This is how I automate the grading of my students with LangChain and GPT-4 in the AiEdge School!
The Overall Design
The Django Application
The LangChain Application
Deploying on Elastic Beanstalk
Calling from Teachable
The Overall Design
I designed pretty intense coding projects for my Boot Camps, so I wanted to make sure I could focus on teaching without spending days grading them.
The automated grading tool is deployed as a Django application on AWS Elastic Beanstalk. I have always been a big fan of Django, and I have always found AWS EB easier to use than GCP App Engine. My app is basically a thin Restful API around a simple LangChain application. Because of the typical LLM latency, each job takes too long, so I need to use Celery workers to schedule the jobs in a RabbitMQ task queue so they can be executed asynchronously, and I store the resulting LLM's feedback and grading in a Postgres DB in a AWS RDS instance. My courses are hosted on Teachable, so I use custom HTML blocks for the API calls. My Langchain app is a pipeline of 3 successive chains.
The Django Application
I tend to use Django to build APIs. I also use the Django Rest Framework for the clean Restful API they provide. Before anything, we need to install those packages:
pip install Django djangorestframework
We start a Django project by just running the command:
django-admin startproject app
Within the project, we can start an application by running
python manage.py startapp grading
I like to rearrange my Django project to look something like that
├── app
│ ├── settings.py
├── bootcamps
│ ├── langchain code
├── grading
│ ├── models.py
│ ├── serializers.py
│ ├── urls.py
│ └── views.py
├── manage.py
├── requirements.txt
My current Django application has only two data models: Student and Homework. In Django, a data “model“ is just an interface that maps between the Python code and the SQL database to interact with that data. The database connectivity is set within the app.settings.py
file of the project.
The app has only two API endpoints: one for the students to pull their homework and one that creates the homework in the database and initiates the grading process with LangChain.
The grading process is initialized when a homework instance is created in the database. However, it takes too long (1-5 mins), and we don’t want to block the main thread waiting for the grading process to end. To solve for that, I schedule the grading process to happen in the background. I use Celery as an asynchronous task job queue and RabbitMQ as a message broker. Here is the process:
When a homework instance is created, I create a Celery task to grade the homework asynchronously
Celery will serialize the instructions related to that task and store this as a message in the RabbitMQ queue.

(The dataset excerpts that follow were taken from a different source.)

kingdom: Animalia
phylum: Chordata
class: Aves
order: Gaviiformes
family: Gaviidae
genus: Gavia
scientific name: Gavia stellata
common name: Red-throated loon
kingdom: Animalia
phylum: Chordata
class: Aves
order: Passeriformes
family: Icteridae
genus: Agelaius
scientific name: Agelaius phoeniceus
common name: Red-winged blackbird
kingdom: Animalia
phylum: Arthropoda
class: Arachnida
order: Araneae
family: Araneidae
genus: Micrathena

In parallel, a Celery worker always listens to the RabbitMQ queue to see if new messages appear. The RabbitMQ queue allows for the queueing of multiple tasks if multiple requests happen at once.
If the Celery worker detects a new message in RabbitMQ, it deserializes the instructions and executes the task.
In practice, we just need to create a celery.py
file with the initialization of the celery application:
# celery.py
import os
from celery import Celery
from django.db import connection
# set the default Django settings module for the 'celery' program.
os.environ.setdefault('DJANGO_SETTINGS_MODULE', 'app.settings')
app = Celery('app')
# Using a string here means the worker doesn't have to serialize
# the configuration object to child processes.
app.config_from_object('django.conf:settings', namespace='CELERY')
# Load task modules from all registered Django app configs.
app.autodiscover_tasks()
We need to make it visible from the __init__.py
file
# __init__.py
from .celery import app as celery_app
__all__ = ('celery_app',)
And we need to set up the connectivity with the RabbitMQ queue within the settings.py
file
# settings.py
CELERY_BROKER_URL = 'amqps://YOUR-RABBITMQ-URL:5671/'
CELERY_ACCEPT_CONTENT = ['application/json']
CELERY_RESULT_BACKEND = 'django-db'
CELERY_TASK_SERIALIZER = 'json'
├── app
│ ├── __init__.py
│ ├── settings.py
│ ├── celery.py
The LangChain Application
My Langchain app is a pipeline of 3 successive chains. My first chain is provided with a set of questions and context, the student's solution, and my solution, and I ask the LLM to assess the solution. The questions typically involve implementing the functionalities of an ML solution. Because I have many questions, I break down the different questions into multiple prompts, and I use LangChain's batched interface to minimize latency. I tend to use GPT-4 for the 128K context size, but I will most likely switch to Claude Haiku as soon as I can increase the rate limit. It has a context size of 200K, and it is much cheaper, but the rate limit is so low it is almost unusable! In the following chain, I provide it with the whole student's solution (thanks to the 128K context size!), and I ask the LLM to assess the overall code quality of the solution. In the last chain, I use the question level and overall assessments as input to generate an overall grade. In the end, I get feedback, a grade, and an explanation for the grade that I save in the related homework instance in the database.
I found that if we ask the LLM for very simple and precise tasks, we can get very good results. The way I design my LangChain applications is by breaking down the overall logic of the problem to solve into very simple tasks and having a chain for each of those tasks. We can then combine the results of those tasks with a final chain.